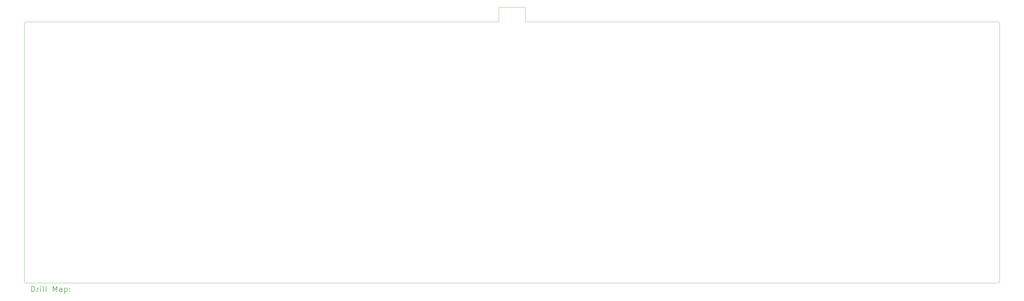
<source format=gbr>
%FSLAX45Y45*%
G04 Gerber Fmt 4.5, Leading zero omitted, Abs format (unit mm)*
G04 Created by KiCad (PCBNEW (6.0.0)) date 2022-03-08 15:04:03*
%MOMM*%
%LPD*%
G01*
G04 APERTURE LIST*
%TA.AperFunction,Profile*%
%ADD10C,0.100000*%
%TD*%
%ADD11C,0.200000*%
G04 APERTURE END LIST*
D10*
X2960000Y-12350000D02*
X38000000Y-12350000D01*
X20955000Y-2910000D02*
X38000000Y-2910000D01*
X38050000Y-2960000D02*
X38050000Y-12300000D01*
X2910000Y-2960000D02*
X2910000Y-12300000D01*
X38050000Y-2960000D02*
G75*
G03*
X38000000Y-2910000I-50000J0D01*
G01*
X20002500Y-2381250D02*
X20002500Y-2910000D01*
X20002500Y-2381250D02*
X20955000Y-2381250D01*
X2910000Y-12300000D02*
G75*
G03*
X2960000Y-12350000I50000J0D01*
G01*
X20955000Y-2381250D02*
X20955000Y-2910000D01*
X2960000Y-2910000D02*
G75*
G03*
X2910000Y-2960000I0J-50000D01*
G01*
X38000000Y-12350000D02*
G75*
G03*
X38050000Y-12300000I0J50000D01*
G01*
X2960000Y-2910000D02*
X20002500Y-2910000D01*
D11*
X3162619Y-12665476D02*
X3162619Y-12465476D01*
X3210238Y-12465476D01*
X3238809Y-12475000D01*
X3257857Y-12494048D01*
X3267381Y-12513095D01*
X3276905Y-12551190D01*
X3276905Y-12579762D01*
X3267381Y-12617857D01*
X3257857Y-12636905D01*
X3238809Y-12655952D01*
X3210238Y-12665476D01*
X3162619Y-12665476D01*
X3362619Y-12665476D02*
X3362619Y-12532143D01*
X3362619Y-12570238D02*
X3372143Y-12551190D01*
X3381667Y-12541667D01*
X3400714Y-12532143D01*
X3419762Y-12532143D01*
X3486428Y-12665476D02*
X3486428Y-12532143D01*
X3486428Y-12465476D02*
X3476905Y-12475000D01*
X3486428Y-12484524D01*
X3495952Y-12475000D01*
X3486428Y-12465476D01*
X3486428Y-12484524D01*
X3610238Y-12665476D02*
X3591190Y-12655952D01*
X3581667Y-12636905D01*
X3581667Y-12465476D01*
X3715000Y-12665476D02*
X3695952Y-12655952D01*
X3686428Y-12636905D01*
X3686428Y-12465476D01*
X3943571Y-12665476D02*
X3943571Y-12465476D01*
X4010238Y-12608333D01*
X4076905Y-12465476D01*
X4076905Y-12665476D01*
X4257857Y-12665476D02*
X4257857Y-12560714D01*
X4248333Y-12541667D01*
X4229286Y-12532143D01*
X4191190Y-12532143D01*
X4172143Y-12541667D01*
X4257857Y-12655952D02*
X4238810Y-12665476D01*
X4191190Y-12665476D01*
X4172143Y-12655952D01*
X4162619Y-12636905D01*
X4162619Y-12617857D01*
X4172143Y-12598809D01*
X4191190Y-12589286D01*
X4238810Y-12589286D01*
X4257857Y-12579762D01*
X4353095Y-12532143D02*
X4353095Y-12732143D01*
X4353095Y-12541667D02*
X4372143Y-12532143D01*
X4410238Y-12532143D01*
X4429286Y-12541667D01*
X4438810Y-12551190D01*
X4448333Y-12570238D01*
X4448333Y-12627381D01*
X4438810Y-12646428D01*
X4429286Y-12655952D01*
X4410238Y-12665476D01*
X4372143Y-12665476D01*
X4353095Y-12655952D01*
X4534048Y-12646428D02*
X4543571Y-12655952D01*
X4534048Y-12665476D01*
X4524524Y-12655952D01*
X4534048Y-12646428D01*
X4534048Y-12665476D01*
X4534048Y-12541667D02*
X4543571Y-12551190D01*
X4534048Y-12560714D01*
X4524524Y-12551190D01*
X4534048Y-12541667D01*
X4534048Y-12560714D01*
M02*

</source>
◆ ◆ ◆ ◆ ◆
* _What this task involves_:
Once the pictures are dropped, repeat the data above exactly.

* _Response area_:
<source format=gbr>
%FSLAX45Y45*%
G04 Gerber Fmt 4.5, Leading zero omitted, Abs format (unit mm)*
G04 Created by KiCad (PCBNEW (6.0.0)) date 2022-03-08 15:04:03*
%MOMM*%
%LPD*%
G01*
G04 APERTURE LIST*
%TA.AperFunction,Profile*%
%ADD10C,0.100000*%
%TD*%
%ADD11C,0.200000*%
G04 APERTURE END LIST*
D10*
X2960000Y-12350000D02*
X38000000Y-12350000D01*
X20955000Y-2910000D02*
X38000000Y-2910000D01*
X38050000Y-2960000D02*
X38050000Y-12300000D01*
X2910000Y-2960000D02*
X2910000Y-12300000D01*
X38050000Y-2960000D02*
G75*
G03*
X38000000Y-2910000I-50000J0D01*
G01*
X20002500Y-2381250D02*
X20002500Y-2910000D01*
X20002500Y-2381250D02*
X20955000Y-2381250D01*
X2910000Y-12300000D02*
G75*
G03*
X2960000Y-12350000I50000J0D01*
G01*
X20955000Y-2381250D02*
X20955000Y-2910000D01*
X2960000Y-2910000D02*
G75*
G03*
X2910000Y-2960000I0J-50000D01*
G01*
X38000000Y-12350000D02*
G75*
G03*
X38050000Y-12300000I0J50000D01*
G01*
X2960000Y-2910000D02*
X20002500Y-2910000D01*
D11*
X3162619Y-12665476D02*
X3162619Y-12465476D01*
X3210238Y-12465476D01*
X3238809Y-12475000D01*
X3257857Y-12494048D01*
X3267381Y-12513095D01*
X3276905Y-12551190D01*
X3276905Y-12579762D01*
X3267381Y-12617857D01*
X3257857Y-12636905D01*
X3238809Y-12655952D01*
X3210238Y-12665476D01*
X3162619Y-12665476D01*
X3362619Y-12665476D02*
X3362619Y-12532143D01*
X3362619Y-12570238D02*
X3372143Y-12551190D01*
X3381667Y-12541667D01*
X3400714Y-12532143D01*
X3419762Y-12532143D01*
X3486428Y-12665476D02*
X3486428Y-12532143D01*
X3486428Y-12465476D02*
X3476905Y-12475000D01*
X3486428Y-12484524D01*
X3495952Y-12475000D01*
X3486428Y-12465476D01*
X3486428Y-12484524D01*
X3610238Y-12665476D02*
X3591190Y-12655952D01*
X3581667Y-12636905D01*
X3581667Y-12465476D01*
X3715000Y-12665476D02*
X3695952Y-12655952D01*
X3686428Y-12636905D01*
X3686428Y-12465476D01*
X3943571Y-12665476D02*
X3943571Y-12465476D01*
X4010238Y-12608333D01*
X4076905Y-12465476D01*
X4076905Y-12665476D01*
X4257857Y-12665476D02*
X4257857Y-12560714D01*
X4248333Y-12541667D01*
X4229286Y-12532143D01*
X4191190Y-12532143D01*
X4172143Y-12541667D01*
X4257857Y-12655952D02*
X4238810Y-12665476D01*
X4191190Y-12665476D01*
X4172143Y-12655952D01*
X4162619Y-12636905D01*
X4162619Y-12617857D01*
X4172143Y-12598809D01*
X4191190Y-12589286D01*
X4238810Y-12589286D01*
X4257857Y-12579762D01*
X4353095Y-12532143D02*
X4353095Y-12732143D01*
X4353095Y-12541667D02*
X4372143Y-12532143D01*
X4410238Y-12532143D01*
X4429286Y-12541667D01*
X4438810Y-12551190D01*
X4448333Y-12570238D01*
X4448333Y-12627381D01*
X4438810Y-12646428D01*
X4429286Y-12655952D01*
X4410238Y-12665476D01*
X4372143Y-12665476D01*
X4353095Y-12655952D01*
X4534048Y-12646428D02*
X4543571Y-12655952D01*
X4534048Y-12665476D01*
X4524524Y-12655952D01*
X4534048Y-12646428D01*
X4534048Y-12665476D01*
X4534048Y-12541667D02*
X4543571Y-12551190D01*
X4534048Y-12560714D01*
X4524524Y-12551190D01*
X4534048Y-12541667D01*
X4534048Y-12560714D01*
M02*

</source>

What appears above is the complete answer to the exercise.